SHORT PROBLEM
Copy the lines of the listing below, from the line with "family: Petroicidae" up to and including the line with "common name: Smooth chanterelle", keeping every character unchanged.

── DATA FOR PROCESSING

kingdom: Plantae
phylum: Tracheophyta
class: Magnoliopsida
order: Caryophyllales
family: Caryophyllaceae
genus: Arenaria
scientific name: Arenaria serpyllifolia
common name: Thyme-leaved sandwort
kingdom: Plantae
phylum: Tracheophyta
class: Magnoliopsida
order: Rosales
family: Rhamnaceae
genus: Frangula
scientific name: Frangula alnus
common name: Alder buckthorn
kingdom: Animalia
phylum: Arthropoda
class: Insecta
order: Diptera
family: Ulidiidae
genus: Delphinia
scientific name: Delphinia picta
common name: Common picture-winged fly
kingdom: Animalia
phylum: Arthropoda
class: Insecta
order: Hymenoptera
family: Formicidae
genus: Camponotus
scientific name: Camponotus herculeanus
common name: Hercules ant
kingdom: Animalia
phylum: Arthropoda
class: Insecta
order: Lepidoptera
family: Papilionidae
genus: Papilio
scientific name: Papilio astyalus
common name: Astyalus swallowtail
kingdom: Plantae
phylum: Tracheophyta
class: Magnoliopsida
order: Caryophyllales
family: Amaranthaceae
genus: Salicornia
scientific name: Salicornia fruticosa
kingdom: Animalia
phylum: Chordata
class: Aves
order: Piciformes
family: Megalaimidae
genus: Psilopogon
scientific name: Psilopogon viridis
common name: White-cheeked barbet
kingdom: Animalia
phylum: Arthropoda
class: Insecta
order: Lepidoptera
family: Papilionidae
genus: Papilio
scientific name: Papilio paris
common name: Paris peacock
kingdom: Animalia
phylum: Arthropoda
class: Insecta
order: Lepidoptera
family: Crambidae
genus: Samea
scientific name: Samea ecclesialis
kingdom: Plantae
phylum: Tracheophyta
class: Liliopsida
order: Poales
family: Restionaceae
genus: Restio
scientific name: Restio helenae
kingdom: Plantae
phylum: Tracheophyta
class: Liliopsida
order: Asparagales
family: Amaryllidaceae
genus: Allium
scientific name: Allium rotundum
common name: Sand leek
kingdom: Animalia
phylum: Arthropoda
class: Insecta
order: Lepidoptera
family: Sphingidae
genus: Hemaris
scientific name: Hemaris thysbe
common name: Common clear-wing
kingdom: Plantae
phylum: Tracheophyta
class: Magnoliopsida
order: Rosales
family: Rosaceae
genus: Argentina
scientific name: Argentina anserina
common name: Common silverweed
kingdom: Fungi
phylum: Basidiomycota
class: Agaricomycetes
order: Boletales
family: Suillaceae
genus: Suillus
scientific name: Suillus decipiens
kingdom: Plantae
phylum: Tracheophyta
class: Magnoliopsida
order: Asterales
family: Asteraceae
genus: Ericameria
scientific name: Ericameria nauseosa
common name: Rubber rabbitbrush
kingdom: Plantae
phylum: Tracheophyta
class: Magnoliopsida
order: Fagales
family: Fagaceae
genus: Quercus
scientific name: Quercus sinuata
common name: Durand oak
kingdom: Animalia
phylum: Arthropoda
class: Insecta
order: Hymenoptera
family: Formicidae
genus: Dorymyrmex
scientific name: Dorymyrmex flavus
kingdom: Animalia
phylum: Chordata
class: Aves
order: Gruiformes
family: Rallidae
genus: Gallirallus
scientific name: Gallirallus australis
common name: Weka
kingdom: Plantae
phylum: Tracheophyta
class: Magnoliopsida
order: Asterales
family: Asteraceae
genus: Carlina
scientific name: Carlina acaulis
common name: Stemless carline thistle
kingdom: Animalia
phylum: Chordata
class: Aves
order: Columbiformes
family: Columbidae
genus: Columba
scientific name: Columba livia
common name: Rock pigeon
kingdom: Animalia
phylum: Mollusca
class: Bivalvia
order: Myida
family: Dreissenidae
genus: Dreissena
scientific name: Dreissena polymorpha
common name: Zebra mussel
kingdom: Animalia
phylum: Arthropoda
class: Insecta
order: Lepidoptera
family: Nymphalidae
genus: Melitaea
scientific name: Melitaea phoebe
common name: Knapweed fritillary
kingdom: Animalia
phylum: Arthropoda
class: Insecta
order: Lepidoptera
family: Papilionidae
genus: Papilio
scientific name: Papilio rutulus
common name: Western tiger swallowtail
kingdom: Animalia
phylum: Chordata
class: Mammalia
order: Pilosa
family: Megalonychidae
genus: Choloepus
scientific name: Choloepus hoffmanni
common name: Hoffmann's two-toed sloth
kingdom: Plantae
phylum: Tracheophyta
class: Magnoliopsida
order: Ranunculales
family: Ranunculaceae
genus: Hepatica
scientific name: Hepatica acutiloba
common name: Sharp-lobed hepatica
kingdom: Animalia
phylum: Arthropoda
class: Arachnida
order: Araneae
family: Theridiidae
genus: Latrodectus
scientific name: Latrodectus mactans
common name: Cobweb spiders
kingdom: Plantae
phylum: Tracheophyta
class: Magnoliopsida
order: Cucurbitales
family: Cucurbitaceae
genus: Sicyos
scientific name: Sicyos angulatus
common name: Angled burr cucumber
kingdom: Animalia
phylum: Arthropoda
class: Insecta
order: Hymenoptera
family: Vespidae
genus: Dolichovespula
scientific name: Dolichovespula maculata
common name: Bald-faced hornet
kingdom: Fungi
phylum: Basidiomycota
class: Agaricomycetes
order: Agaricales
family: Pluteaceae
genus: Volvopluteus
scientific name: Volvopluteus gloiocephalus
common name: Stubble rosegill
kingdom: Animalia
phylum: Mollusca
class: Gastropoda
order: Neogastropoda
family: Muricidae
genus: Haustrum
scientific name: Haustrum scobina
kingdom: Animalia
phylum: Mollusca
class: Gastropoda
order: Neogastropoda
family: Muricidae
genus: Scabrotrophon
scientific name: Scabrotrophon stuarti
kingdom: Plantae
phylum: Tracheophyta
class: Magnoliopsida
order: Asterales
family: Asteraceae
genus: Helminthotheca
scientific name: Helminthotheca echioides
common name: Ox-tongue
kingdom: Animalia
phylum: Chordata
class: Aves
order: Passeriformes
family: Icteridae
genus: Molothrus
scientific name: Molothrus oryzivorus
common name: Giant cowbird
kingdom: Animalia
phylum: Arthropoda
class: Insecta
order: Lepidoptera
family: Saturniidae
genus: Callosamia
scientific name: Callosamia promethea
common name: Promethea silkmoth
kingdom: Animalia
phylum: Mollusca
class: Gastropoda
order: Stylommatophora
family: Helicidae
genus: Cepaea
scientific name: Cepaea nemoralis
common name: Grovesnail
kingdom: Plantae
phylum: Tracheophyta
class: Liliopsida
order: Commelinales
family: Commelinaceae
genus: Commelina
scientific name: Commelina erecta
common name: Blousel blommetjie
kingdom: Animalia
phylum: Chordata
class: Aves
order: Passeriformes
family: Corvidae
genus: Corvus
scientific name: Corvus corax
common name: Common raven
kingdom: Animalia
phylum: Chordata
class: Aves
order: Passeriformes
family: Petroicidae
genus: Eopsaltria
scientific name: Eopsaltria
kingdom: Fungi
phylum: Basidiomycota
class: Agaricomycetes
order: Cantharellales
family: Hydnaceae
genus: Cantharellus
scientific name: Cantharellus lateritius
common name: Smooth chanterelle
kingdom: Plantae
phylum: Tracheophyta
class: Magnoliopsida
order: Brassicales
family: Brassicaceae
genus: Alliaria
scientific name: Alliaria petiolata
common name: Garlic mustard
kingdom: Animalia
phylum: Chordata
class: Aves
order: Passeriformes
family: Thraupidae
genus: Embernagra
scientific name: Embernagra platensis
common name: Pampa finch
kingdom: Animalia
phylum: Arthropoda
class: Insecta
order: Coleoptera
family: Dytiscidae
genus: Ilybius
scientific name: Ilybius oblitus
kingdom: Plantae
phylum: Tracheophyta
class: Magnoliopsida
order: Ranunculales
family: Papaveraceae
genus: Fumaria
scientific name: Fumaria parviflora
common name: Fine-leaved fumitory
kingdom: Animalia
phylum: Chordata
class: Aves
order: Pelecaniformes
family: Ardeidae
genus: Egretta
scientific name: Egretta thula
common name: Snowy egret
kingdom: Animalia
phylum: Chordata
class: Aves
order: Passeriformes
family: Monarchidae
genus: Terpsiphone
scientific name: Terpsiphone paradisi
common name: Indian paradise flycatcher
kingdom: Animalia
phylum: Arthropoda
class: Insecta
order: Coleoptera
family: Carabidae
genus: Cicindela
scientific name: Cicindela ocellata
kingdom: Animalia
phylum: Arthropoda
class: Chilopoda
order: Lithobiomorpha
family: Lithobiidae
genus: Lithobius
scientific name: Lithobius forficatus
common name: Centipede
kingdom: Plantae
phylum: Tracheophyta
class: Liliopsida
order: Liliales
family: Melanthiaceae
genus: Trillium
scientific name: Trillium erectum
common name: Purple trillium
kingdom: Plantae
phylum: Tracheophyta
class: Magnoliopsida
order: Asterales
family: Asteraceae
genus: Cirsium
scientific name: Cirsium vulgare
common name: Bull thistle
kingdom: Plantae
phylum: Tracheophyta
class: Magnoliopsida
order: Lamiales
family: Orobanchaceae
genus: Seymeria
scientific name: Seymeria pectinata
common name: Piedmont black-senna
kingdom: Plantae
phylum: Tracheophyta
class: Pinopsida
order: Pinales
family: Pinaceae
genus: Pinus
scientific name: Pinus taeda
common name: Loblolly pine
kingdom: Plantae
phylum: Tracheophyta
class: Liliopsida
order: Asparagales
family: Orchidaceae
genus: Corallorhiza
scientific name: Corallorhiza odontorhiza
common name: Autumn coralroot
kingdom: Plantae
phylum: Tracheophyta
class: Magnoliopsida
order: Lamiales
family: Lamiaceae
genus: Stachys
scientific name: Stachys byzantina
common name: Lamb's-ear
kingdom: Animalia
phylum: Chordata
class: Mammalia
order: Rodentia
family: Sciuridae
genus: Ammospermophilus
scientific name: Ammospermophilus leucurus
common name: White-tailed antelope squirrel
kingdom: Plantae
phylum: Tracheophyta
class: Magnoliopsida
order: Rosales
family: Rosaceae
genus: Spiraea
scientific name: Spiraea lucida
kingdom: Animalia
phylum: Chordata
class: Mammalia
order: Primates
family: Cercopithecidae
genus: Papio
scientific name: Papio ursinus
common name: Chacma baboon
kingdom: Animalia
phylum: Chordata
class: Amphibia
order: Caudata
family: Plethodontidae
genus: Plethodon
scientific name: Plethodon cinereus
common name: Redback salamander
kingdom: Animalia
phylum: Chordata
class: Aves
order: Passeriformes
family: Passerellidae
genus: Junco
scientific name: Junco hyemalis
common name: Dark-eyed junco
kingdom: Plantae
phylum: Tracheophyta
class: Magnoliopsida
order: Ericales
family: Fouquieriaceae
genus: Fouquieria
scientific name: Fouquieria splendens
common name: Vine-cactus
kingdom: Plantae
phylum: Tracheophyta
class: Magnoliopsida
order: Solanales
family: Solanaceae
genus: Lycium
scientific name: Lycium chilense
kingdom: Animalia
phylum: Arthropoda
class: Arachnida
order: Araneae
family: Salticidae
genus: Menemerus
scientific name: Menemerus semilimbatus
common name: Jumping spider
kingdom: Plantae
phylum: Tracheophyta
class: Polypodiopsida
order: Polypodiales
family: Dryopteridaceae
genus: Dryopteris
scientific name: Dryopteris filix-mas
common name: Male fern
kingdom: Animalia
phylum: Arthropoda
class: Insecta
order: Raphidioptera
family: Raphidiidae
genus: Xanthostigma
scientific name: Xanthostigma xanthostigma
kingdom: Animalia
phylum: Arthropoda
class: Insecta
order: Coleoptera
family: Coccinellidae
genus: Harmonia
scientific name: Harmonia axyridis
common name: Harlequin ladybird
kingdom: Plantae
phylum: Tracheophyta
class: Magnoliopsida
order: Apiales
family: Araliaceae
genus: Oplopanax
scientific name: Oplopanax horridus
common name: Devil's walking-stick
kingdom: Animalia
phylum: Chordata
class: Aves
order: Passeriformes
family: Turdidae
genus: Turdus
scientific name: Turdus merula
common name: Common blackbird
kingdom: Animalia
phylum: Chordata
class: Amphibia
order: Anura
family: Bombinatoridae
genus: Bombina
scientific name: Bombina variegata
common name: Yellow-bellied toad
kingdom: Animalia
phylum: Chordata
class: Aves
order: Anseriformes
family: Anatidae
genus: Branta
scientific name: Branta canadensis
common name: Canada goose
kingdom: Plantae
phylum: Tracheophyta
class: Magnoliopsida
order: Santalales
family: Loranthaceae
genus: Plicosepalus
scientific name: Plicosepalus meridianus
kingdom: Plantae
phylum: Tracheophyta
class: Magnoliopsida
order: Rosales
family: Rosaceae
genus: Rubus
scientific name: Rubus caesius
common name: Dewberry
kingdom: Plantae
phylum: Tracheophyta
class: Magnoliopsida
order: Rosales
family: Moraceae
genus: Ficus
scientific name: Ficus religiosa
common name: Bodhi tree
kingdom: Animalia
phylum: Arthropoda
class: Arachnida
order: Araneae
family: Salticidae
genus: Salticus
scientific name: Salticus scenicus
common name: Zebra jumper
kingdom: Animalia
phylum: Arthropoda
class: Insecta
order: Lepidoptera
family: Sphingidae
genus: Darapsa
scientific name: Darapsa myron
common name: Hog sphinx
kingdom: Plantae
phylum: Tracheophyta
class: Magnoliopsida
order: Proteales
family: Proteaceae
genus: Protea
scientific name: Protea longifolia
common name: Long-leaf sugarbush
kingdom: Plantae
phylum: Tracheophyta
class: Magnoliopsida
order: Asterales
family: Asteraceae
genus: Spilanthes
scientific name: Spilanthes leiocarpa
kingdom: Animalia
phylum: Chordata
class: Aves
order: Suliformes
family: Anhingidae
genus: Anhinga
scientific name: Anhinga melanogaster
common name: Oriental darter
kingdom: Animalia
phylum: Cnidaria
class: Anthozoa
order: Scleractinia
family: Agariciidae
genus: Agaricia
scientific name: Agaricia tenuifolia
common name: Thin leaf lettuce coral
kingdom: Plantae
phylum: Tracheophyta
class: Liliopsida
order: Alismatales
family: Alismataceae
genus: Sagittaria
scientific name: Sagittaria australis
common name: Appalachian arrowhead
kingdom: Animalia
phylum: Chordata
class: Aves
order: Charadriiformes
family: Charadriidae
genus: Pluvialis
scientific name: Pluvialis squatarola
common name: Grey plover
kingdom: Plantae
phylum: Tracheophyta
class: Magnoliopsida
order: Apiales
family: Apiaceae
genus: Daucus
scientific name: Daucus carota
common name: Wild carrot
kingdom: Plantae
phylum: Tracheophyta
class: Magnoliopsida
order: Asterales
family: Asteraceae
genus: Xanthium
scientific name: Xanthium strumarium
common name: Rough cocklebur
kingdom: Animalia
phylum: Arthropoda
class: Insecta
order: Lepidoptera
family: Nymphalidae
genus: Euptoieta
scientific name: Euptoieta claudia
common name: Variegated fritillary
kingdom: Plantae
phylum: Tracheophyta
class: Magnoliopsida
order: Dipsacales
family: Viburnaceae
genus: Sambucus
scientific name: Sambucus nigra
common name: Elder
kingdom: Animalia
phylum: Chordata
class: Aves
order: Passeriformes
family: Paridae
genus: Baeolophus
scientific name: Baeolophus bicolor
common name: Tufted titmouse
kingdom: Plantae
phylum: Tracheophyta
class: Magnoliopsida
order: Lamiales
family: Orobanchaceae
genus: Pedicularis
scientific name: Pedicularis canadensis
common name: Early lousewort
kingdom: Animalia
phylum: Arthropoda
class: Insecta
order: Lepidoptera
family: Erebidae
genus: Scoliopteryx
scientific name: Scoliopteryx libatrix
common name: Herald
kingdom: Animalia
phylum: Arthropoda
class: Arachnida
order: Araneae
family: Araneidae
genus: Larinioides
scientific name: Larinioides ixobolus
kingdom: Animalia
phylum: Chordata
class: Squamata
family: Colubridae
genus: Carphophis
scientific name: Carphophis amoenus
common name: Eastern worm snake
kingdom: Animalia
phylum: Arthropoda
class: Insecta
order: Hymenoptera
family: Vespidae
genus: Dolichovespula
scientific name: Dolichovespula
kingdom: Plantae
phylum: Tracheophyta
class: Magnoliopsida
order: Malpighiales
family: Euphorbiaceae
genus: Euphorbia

────

EXPECTED ANSWER
family: Petroicidae
genus: Eopsaltria
scientific name: Eopsaltria
kingdom: Fungi
phylum: Basidiomycota
class: Agaricomycetes
order: Cantharellales
family: Hydnaceae
genus: Cantharellus
scientific name: Cantharellus lateritius
common name: Smooth chanterelle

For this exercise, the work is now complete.